Broaching the Subject

Before you take the next step, it’s important to sit down and have a serious conversation with your loved one about what you’re considering. Once the word “help” is thrown into the mix, there will be questions, so come prepared with research. There are different types of home health care services, so becoming knowledgeable of the various options will benefit you too. Perhaps your loved one needs help with transportation, basic household tasks, or desires a companion to combat loneliness. Depending on the stage your loved one is in, the degree of help may intensify to the point where live-in help is necessary to provide more careful monitoring and ensure they’re remaining safe and healthy.

When you first bring up the possibility of hiring help, ease into it slowly, but back off if you’re met with resistance. It may take several conversations before you’re able to explicitly suggest live-in help, so be patient. Follow their cues, letting them guide the conversation. You might find that they are open to help, while others are a little wary or downright turned off by the idea. Consider having someone else talk about it with them, like a doctor, close friend or even another family member.
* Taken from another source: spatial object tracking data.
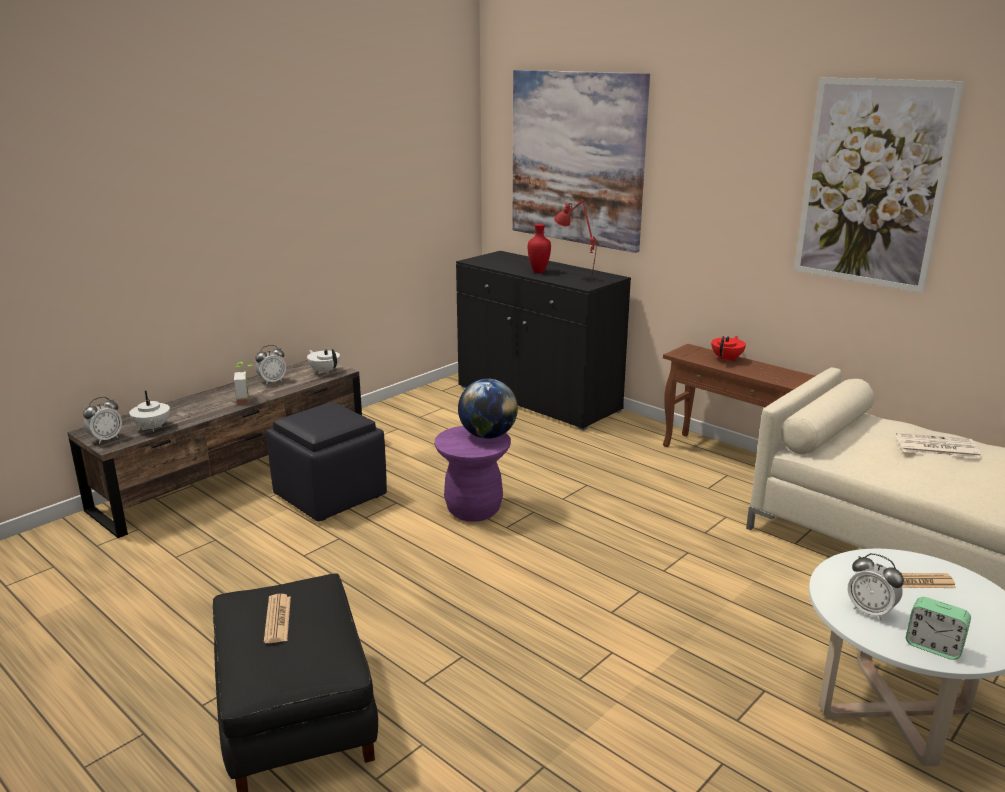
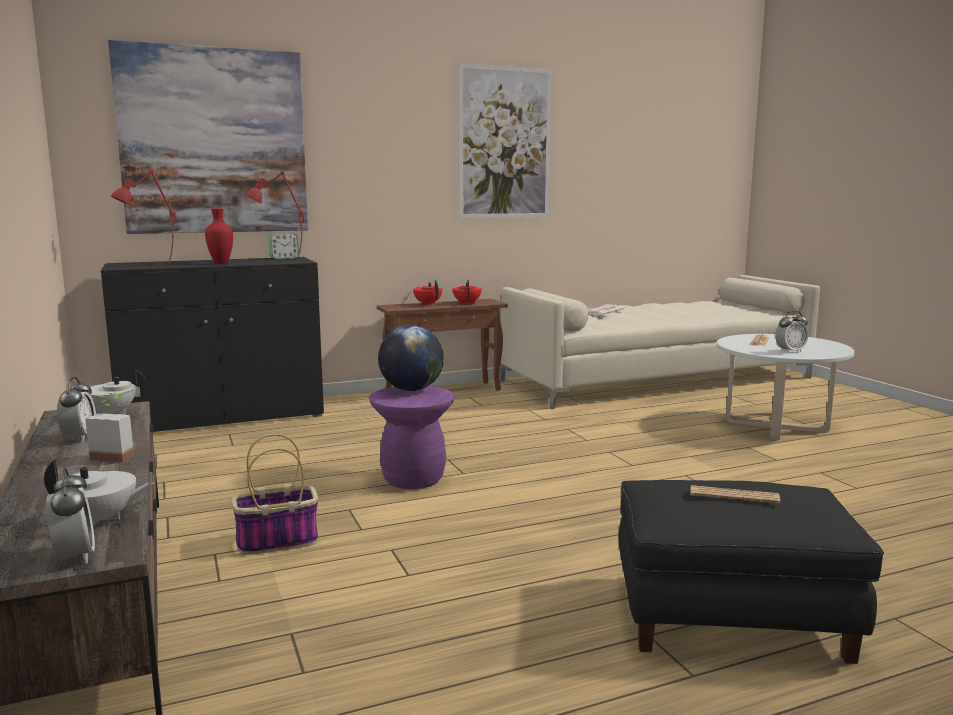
camera: 65 degrees left, 10 degrees down
black ottoman [266,402,387,522] -> basket [231,434,318,555]
alarm clock [906,597,971,660] -> alarm clock moved to [268,233,299,259]
none -> red table lamp [111,170,177,264]
none -> red teapot [452,280,482,305]

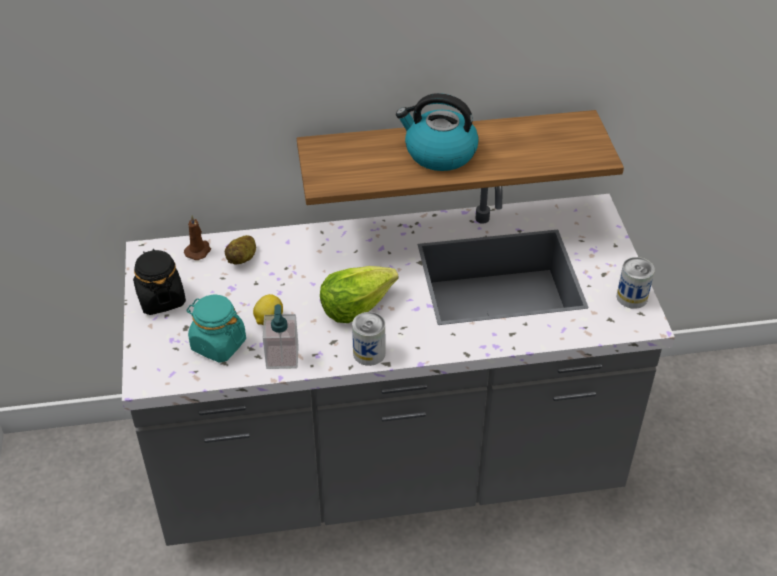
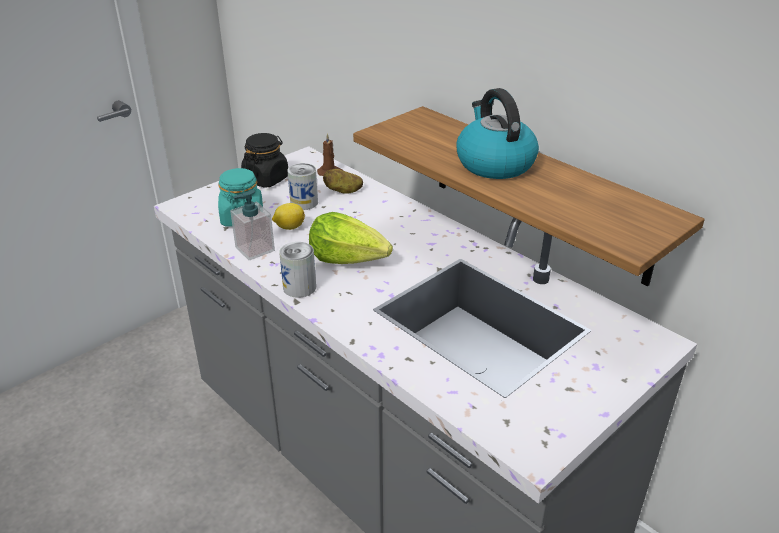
camera: 55 degrees right, 10 degrees down
can [616,257,655,309] -> can moved to [288,163,318,210]

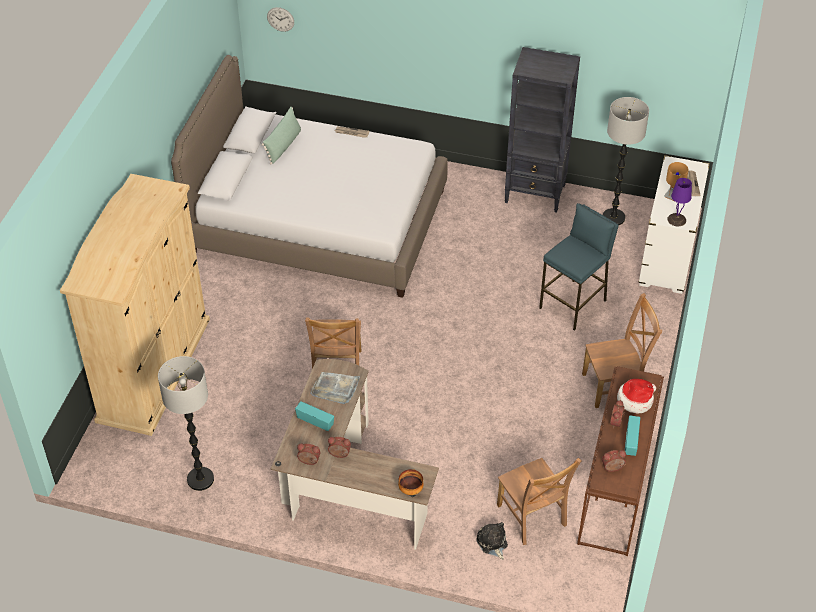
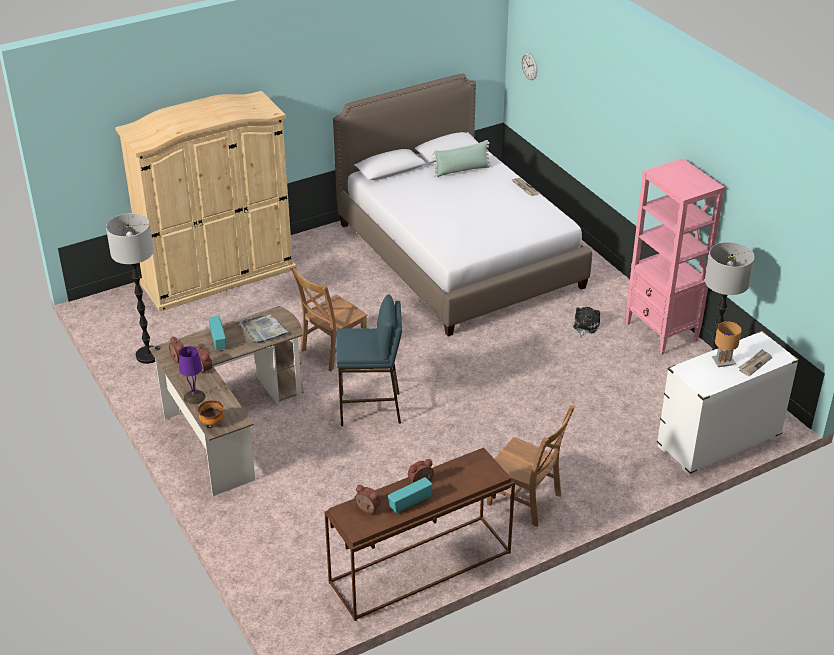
camera: 45 degrees right, 10 degrees down
plush toy [476,522,508,560] -> plush toy moved to [573,307,600,337]
brown chair [497,458,582,545] -> none
black bookcase [505,47,580,213] -> pink bookcase [626,158,725,355]
blue stool [539,203,619,331] -> blue stool moved to [336,294,402,426]
hat [617,379,656,414] -> none
purple table lamp [667,178,692,226] -> purple table lamp moved to [179,346,206,404]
Signs It’s Time to Bring in Help

Increased Difficulty

One of the biggest signs that it’s time to call in reinforcements is when your loved one starts having difficulty with personal care, mobility and medications. Hygiene and cleanliness are essential, but proper bathing and grooming can be difficult due to decreased mobility or even forgetfulness. Mobility and balance also affect the ability to complete daily tasks like cooking, cleaning, using the bathroom or getting in and out of bed/chairs/cars. As for medication, even the slightest mix-up can be fatal due to an interaction or unintentional overdose, and a home health aide can help keep your loved one on track by administering meds.

Declining Health

Look for signs of diminished health such as sudden weight loss/gain, forgetfulness, or bruises, which could be a sign of a fall. It’s possible certain tasks have become to difficult. Your loved one may struggle with preparing meals, driving, washing clothes, or taking out the trash. Even the easiest tasks such as tying shoes, getting the mail, or opening kitchen cabinets can become troublesome due to frailty and loss of energy, all of which can lead to an increased risk of injury due to falls. Once physical signs start to show, this is a big indicator that now might be time to bring in someone to offer around-the-clock assistance.

Loss of Interest

Your loved one used to cringe at the thought of ever missing their weekly yoga or art class, and when you stopped to check in you could almost always be sure that they were knitting yet another blanket or outside working on another carpentry project. However, you may have recently noticed that they have lost interest in hobbies and activities they once enjoyed, pointing to signs of depression, loneliness, or an underlying medical condition. Interests change, but a sudden abandonment of an activity that once brought so much joy is a red flag.

Realizing that your loved one needs extra help beyond what you can provide might seem counterintuitive to your caregiving role, but bringing in reinforcements simply shows how dedicated you are to the health and well-being of your loved one. Caregiving is a group effort, and extra help is not only necessary, but encouraged.